Şehadet anında ilçe merkezinde olmasına rağmen o duyguları hissettiğini söyleyen Fidancı, “Yemekten sonra evden çıkıp camiye gidiyorlar ve orada şehid ediliyorlar. Ben, o vakitlerde Silvan'daydım. Gece saat 23.00 sıralarında aniden bir ses kulağımda çınladı. Yerimden fırladım. Annem ne olduğunu sorduğunda camide bir şeyler olduğunu söyledim. Annem, ‘Kızım, sen buradasın. Nereden biliyorsun,’ diye sorunca görümcemin ‘Ah kardeş’ ağıtlarını duyduğumu söyledim. O gece artık içimde bir endişe ve telaş vardı. Nihayet ben, kaynanam, görümcem ve görümcemin kaynanası saat 02.00’de Silvan’dan yaya olarak Susa’ya geldik. O zamana kadar camidekilerin hepsi şehid olmuştu.” diye belirtti.

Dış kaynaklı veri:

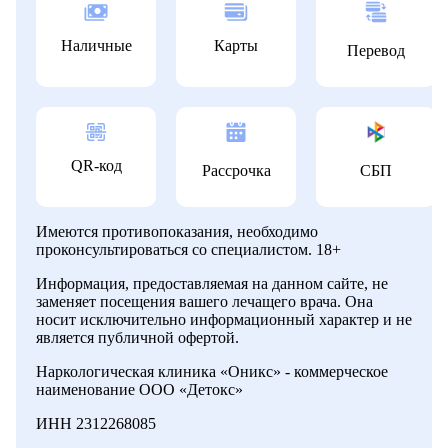
Наличные
Карты
Перевод
QR-код
Рассрочка
СБП
Имеются противопоказания, необходимо
проконсультироваться со специалистом. 18+
Информация, предоставляемая на данном сайте, не
заменяет посещения вашего лечащего врача. Она
носит исключительно информационный характер и не
является публичной офертой.
Наркологическая клиника «Оникс» - коммерческое
наименование ООО «Детокс»
ИНН 2312268085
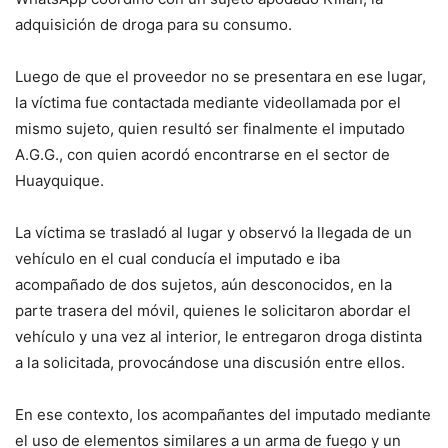
adquisición de droga para su consumo.
Luego de que el proveedor no se presentara en ese lugar,
la víctima fue contactada mediante videollamada por el
mismo sujeto, quien resultó ser finalmente el imputado
A.G.G., con quien acordó encontrarse en el sector de
Huayquique.
La víctima se trasladó al lugar y observó la llegada de un
vehículo en el cual conducía el imputado e iba
acompañado de dos sujetos, aún desconocidos, en la
parte trasera del móvil, quienes le solicitaron abordar el
vehículo y una vez al interior, le entregaron droga distinta
a la solicitada, provocándose una discusión entre ellos.
En ese contexto, los acompañantes del imputado mediante
el uso de elementos similares a un arma de fuego y un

28 yıl boyunca çektikleri sıkıntılara da değinen Fidancı, “Şehidin şehadetinden sonraki 28 yıl bizim için çok farklı geçti. Çocuklar küçüktü ve çok zor koşullarda yaşadık. Korucular ve PKK tarafından köyde birçok zorluk ve işkence gördük. Onlar, sarhoş olup insanlara zulüm ediyor, bazı yerleri ateşe veriyorlardı. Etrafa gözdağı vermek maksadıyla silah sıkıyorlardı. En son köyden ayrılmak zorunda kaldık. Sonradan eşyalarımızı almak üzere köye geldiğimizde silahlarla önümüzü kesip bize eziyet ettiler. Yani çok zulümler gördük, acılar çektik.” ifadelerini kullandı.
“Şehidlerin ilahiler söylediklerine şahid oldum”

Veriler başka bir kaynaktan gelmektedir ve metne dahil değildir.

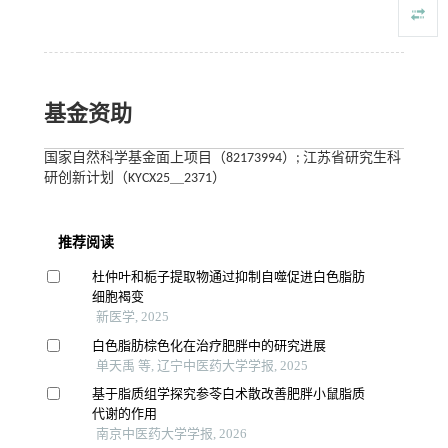
基金资助
国家自然科学基金面上项目（82173994）; 江苏省研究生科
研创新计划（KYCX25＿2371）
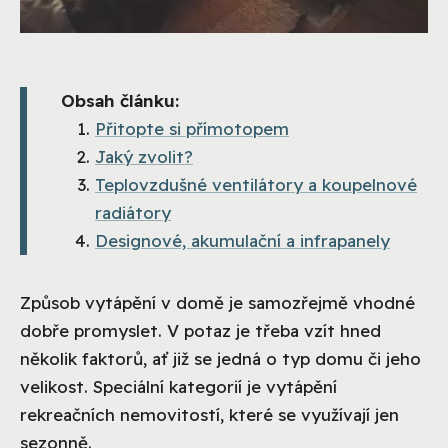
Obsah článku:
Přitopte si přímotopem
Jaký zvolit?
Teplovzdušné ventilátory a koupelnové
radiátory
Designové, akumulační a infrapanely
Způsob vytápění v domě je samozřejmě vhodné
dobře promyslet. V potaz je třeba vzít hned
několik faktorů, ať již se jedná o typ domu či jeho
velikost. Speciální kategorií je vytápění
rekreačních nemovitostí, které se využívají jen
sezonně.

Şehidlerin ölmediklerine ve diri olduklarına şahidlik eden Fidancı, yaşadığı çok farklı bir olayı şöyle anlattı:
“Şehidin şehadetinin üzerinden 3 ay geçmişti. Bir gün sabah namazımı kılıp şehidlerin mezarına geldim. Mezarlığa vardığımda sırtımı şehid eşimin mezar taşına yasladım. Bir süre sonra büyük bir odanın içerisinden ilahi sesleri geliyordu. Odaya baktığımda şehidlerin hepsi orada sohbet ediyor, gülüyorlardı. Aralarında ilahi söyleyen biri vardı. Sesinden tanıdım, o şehid Medeni’ydi. Şehid Medeni ilahisini bitirdikten sonra beni fark ederek ‘Bu kadının burada ne işi var’ dedi. Onun öyle demesiyle korkup uzaklaştım. Evin önüne kadar geldiğimde dahi hala titriyordum ve o anı hala unutmuş değilim.”
Fidancı, “Bir cuma akşamı mezarlığa geldiğimde şehid Sait ile Meki'nin mezarlarının aralarında oturdum. Geri dönüp eve vardığımda eldivenleri elimden çıkardığımda avuç içinde yazılar gördüm ve çok şaşırdım. Büyük fontta yazılmış harf ve rakamlar vardı. Harfler, şehidlerin baş harfleriydi ve en sonunda eşim şehid Sait'in ismi yazılıydı. O yazıları incelemem 5 dakikadan fazla sürmedi ki, elimi bile yıkamadan kendiliğinden silindi. Yani şehidlerin bu tür mucizelerine çok rastladık.” şeklinde konuştu.